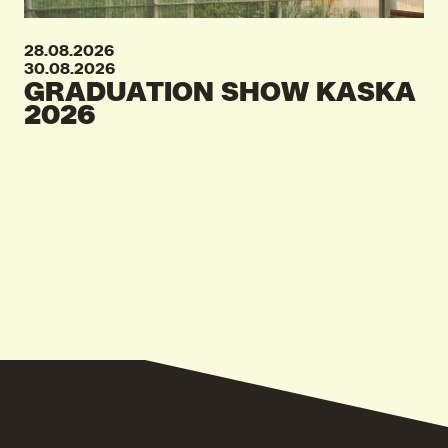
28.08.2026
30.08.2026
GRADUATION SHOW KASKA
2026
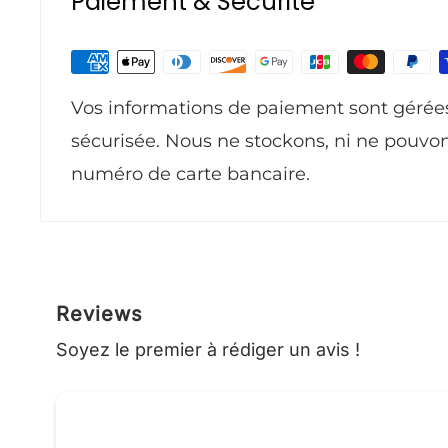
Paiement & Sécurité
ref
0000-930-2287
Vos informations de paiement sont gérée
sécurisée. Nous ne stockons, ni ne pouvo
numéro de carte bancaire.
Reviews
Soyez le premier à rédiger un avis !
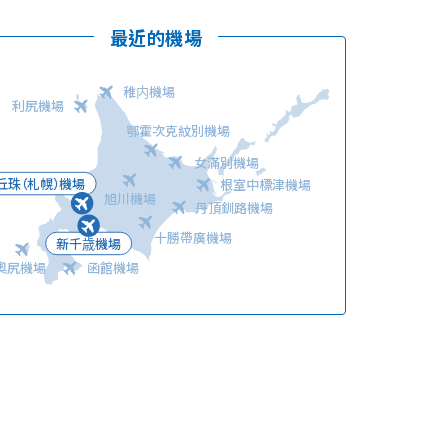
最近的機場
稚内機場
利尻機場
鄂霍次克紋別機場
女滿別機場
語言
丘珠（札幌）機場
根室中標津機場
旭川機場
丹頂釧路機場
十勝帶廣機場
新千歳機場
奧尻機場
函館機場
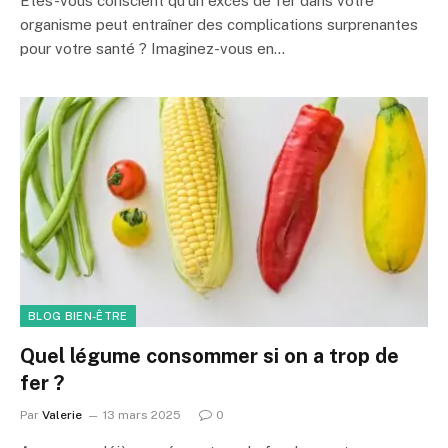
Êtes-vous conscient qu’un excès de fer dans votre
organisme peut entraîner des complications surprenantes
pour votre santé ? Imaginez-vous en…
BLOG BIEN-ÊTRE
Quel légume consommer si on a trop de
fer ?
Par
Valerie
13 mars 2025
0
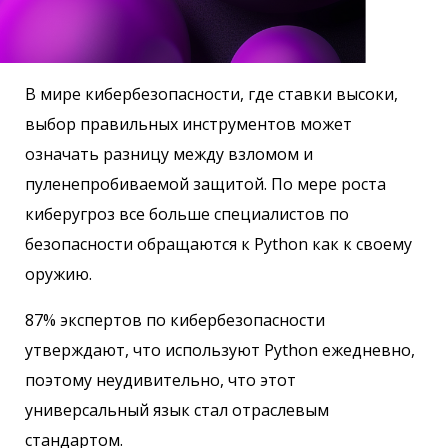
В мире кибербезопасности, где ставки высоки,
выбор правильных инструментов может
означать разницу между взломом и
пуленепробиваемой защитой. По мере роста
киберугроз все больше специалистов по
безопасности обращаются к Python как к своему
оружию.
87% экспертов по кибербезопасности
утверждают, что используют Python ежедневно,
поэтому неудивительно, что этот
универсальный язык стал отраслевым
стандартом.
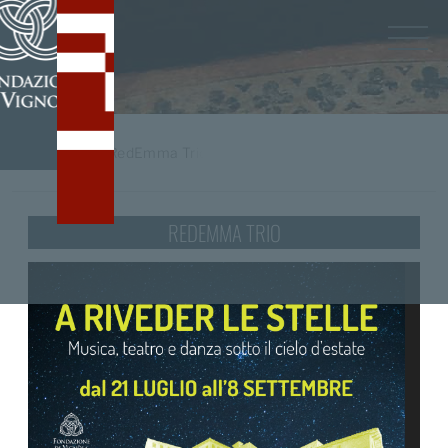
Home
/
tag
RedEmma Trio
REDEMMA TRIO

--------

EXERCISE:
Copy every line in the data above that has the string "Python" in it.

REPLY:
безопасности обращаются к Python как к своему
утверждают, что используют Python ежедневно,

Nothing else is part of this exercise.